** Opening Information block **

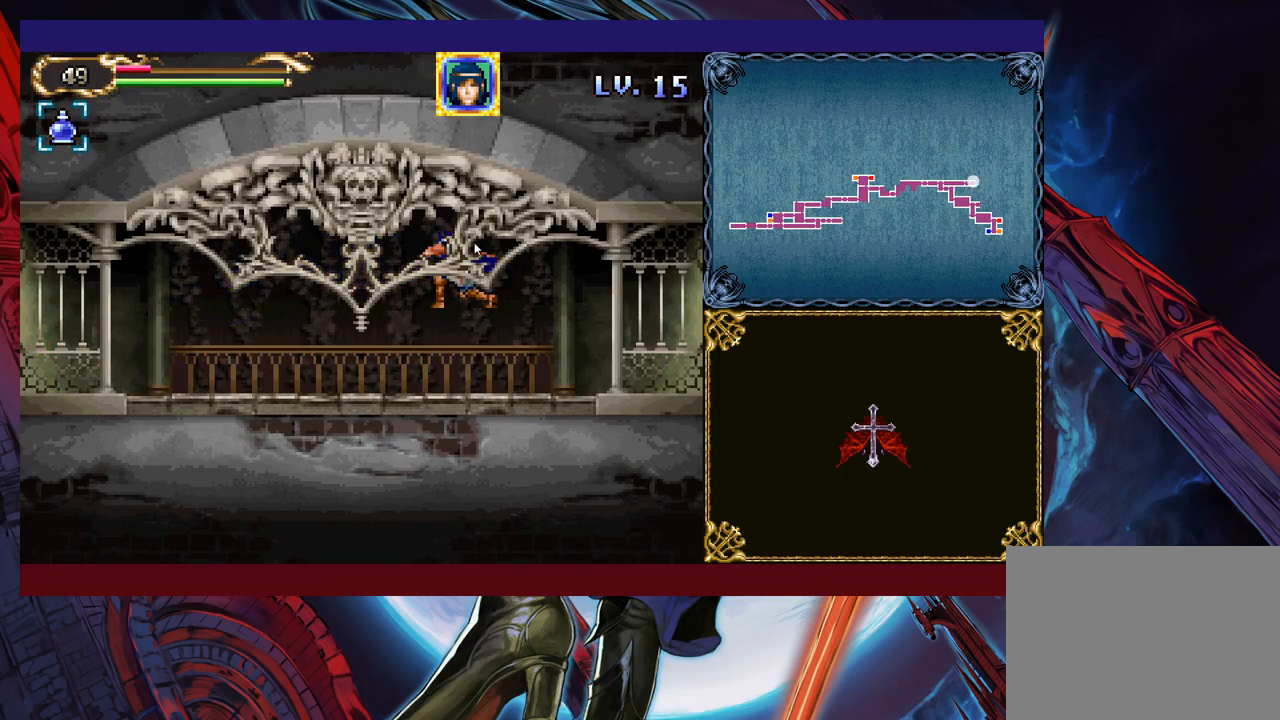
{"buttons": ["B"], "left_stick": "down-right", "events": [[217, "B", "down"], [267, "B", "up"], [333, "B", "down"], [383, "B", "up"], [433, "B", "down"]]}
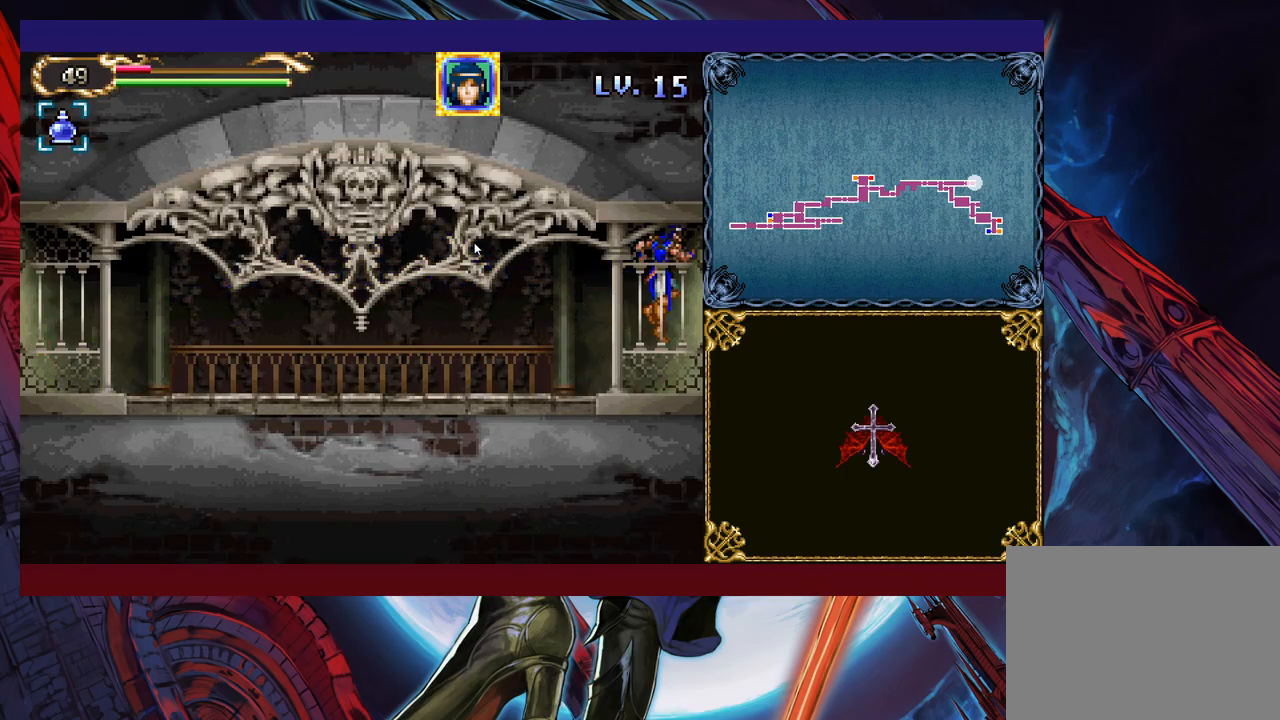
{"buttons": [], "left_stick": "right", "events": [[17, "B", "up"], [233, "left_stick", "right"]]}
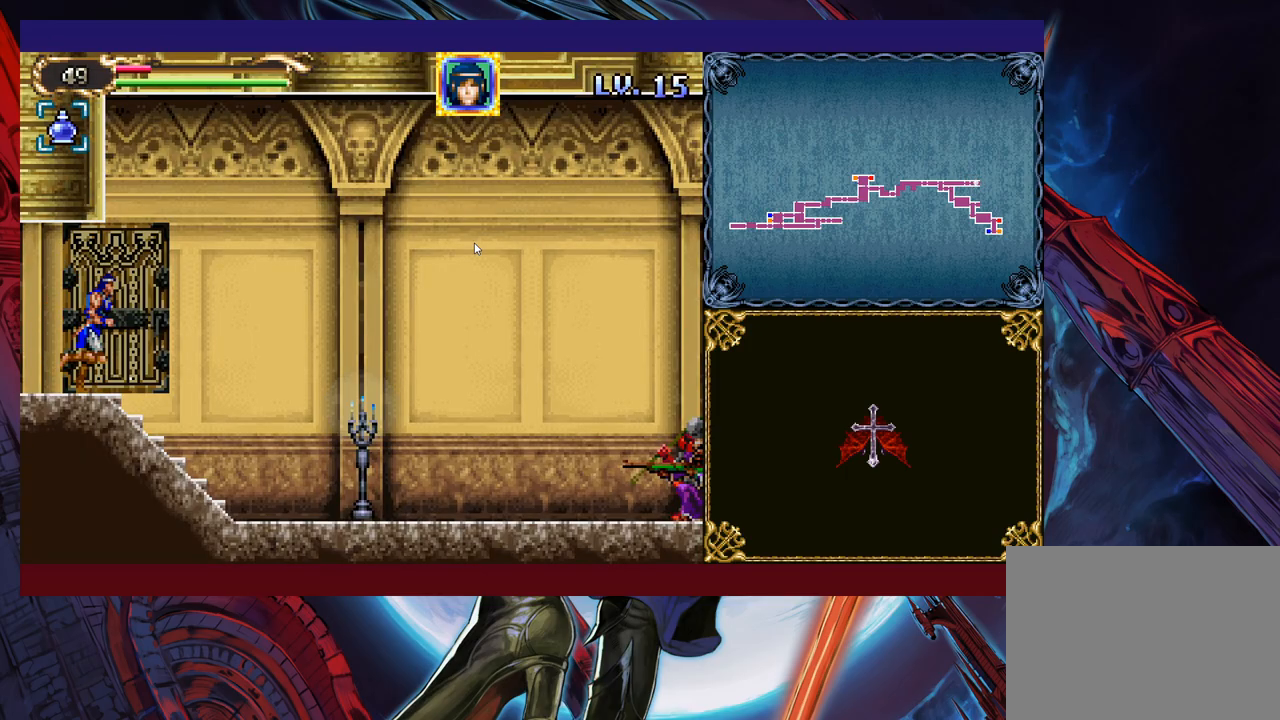
{"buttons": [], "left_stick": "center", "events": [[67, "left_stick", "center"]]}
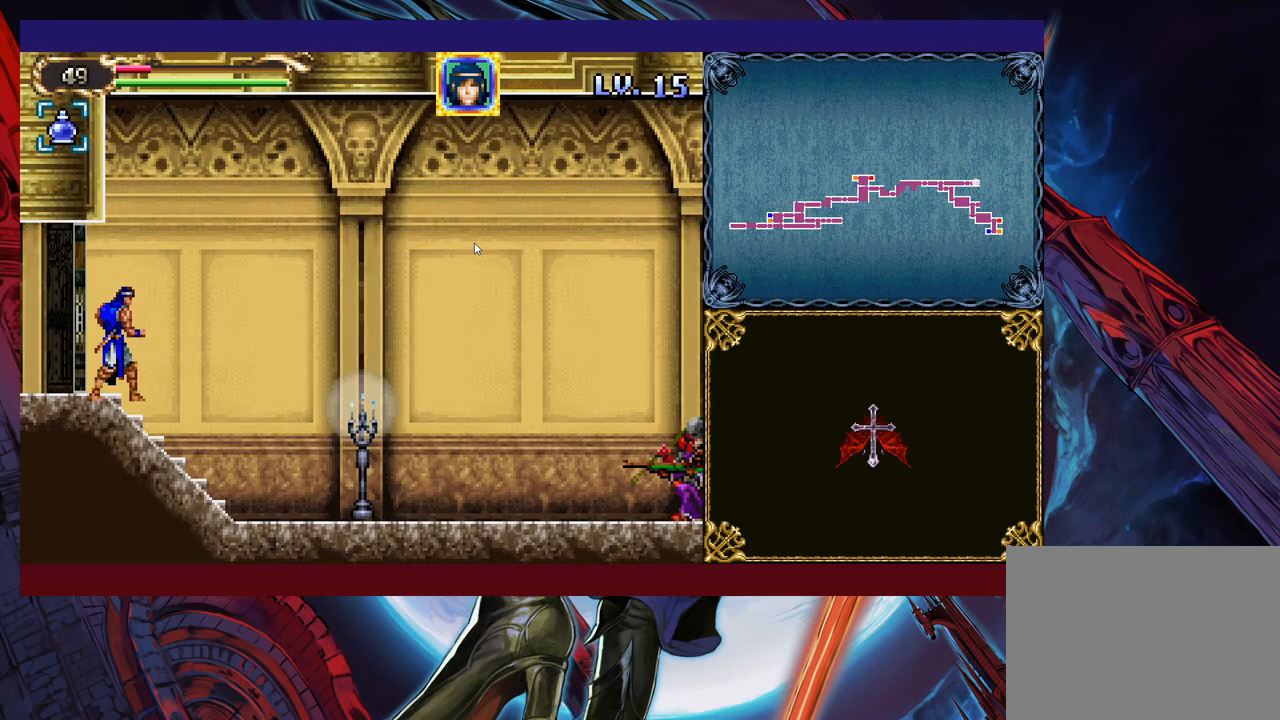
{"buttons": ["B"], "left_stick": "right", "events": [[133, "left_stick", "right"], [183, "B", "down"], [333, "B", "up"], [417, "B", "down"]]}
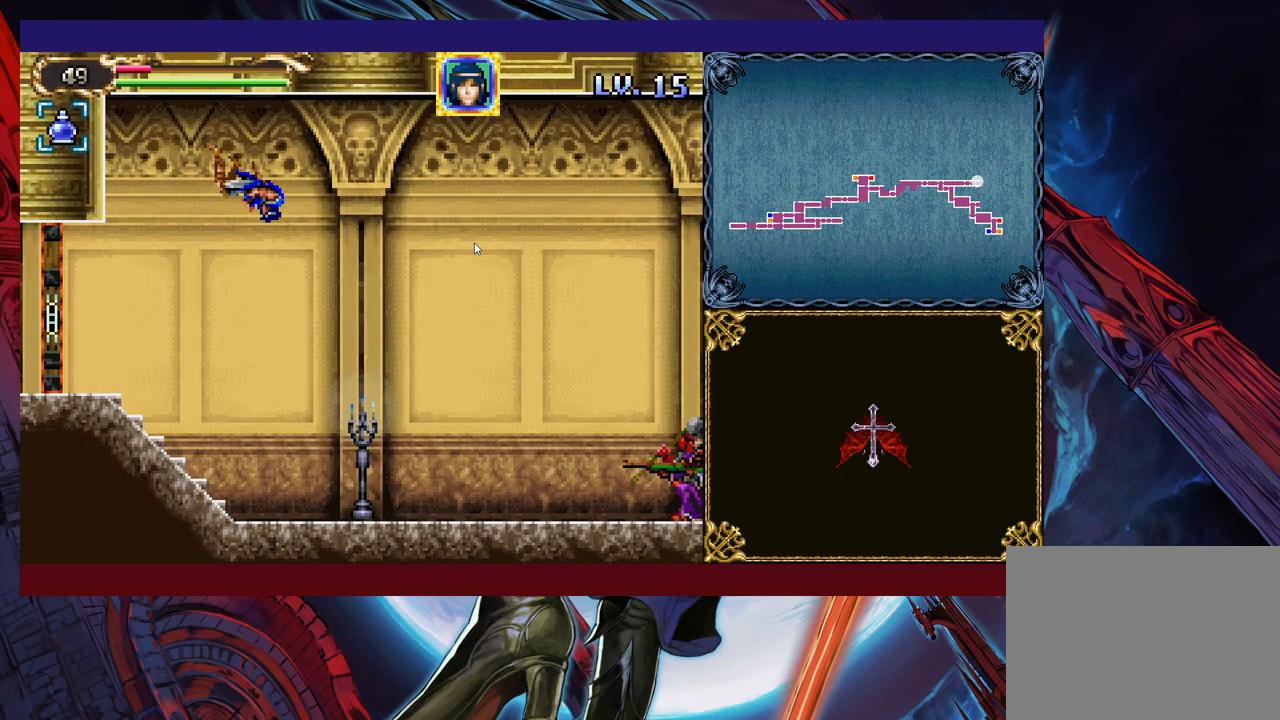
{"buttons": [], "left_stick": "up-right", "events": [[33, "left_stick", "up-right"], [117, "B", "up"], [183, "X", "down"], [333, "X", "up"]]}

** Closing Information block **

Exercise aim:
What comes back should match the records exactly, minus any pictures.

Completed task:
{"buttons": ["B"], "left_stick": "down-right", "events": [[217, "B", "down"], [267, "B", "up"], [333, "B", "down"], [383, "B", "up"], [433, "B", "down"]]}
{"buttons": [], "left_stick": "right", "events": [[17, "B", "up"], [233, "left_stick", "right"]]}
{"buttons": [], "left_stick": "center", "events": [[67, "left_stick", "center"]]}
{"buttons": ["B"], "left_stick": "right", "events": [[133, "left_stick", "right"], [183, "B", "down"], [333, "B", "up"], [417, "B", "down"]]}
{"buttons": [], "left_stick": "up-right", "events": [[33, "left_stick", "up-right"], [117, "B", "up"], [183, "X", "down"], [333, "X", "up"]]}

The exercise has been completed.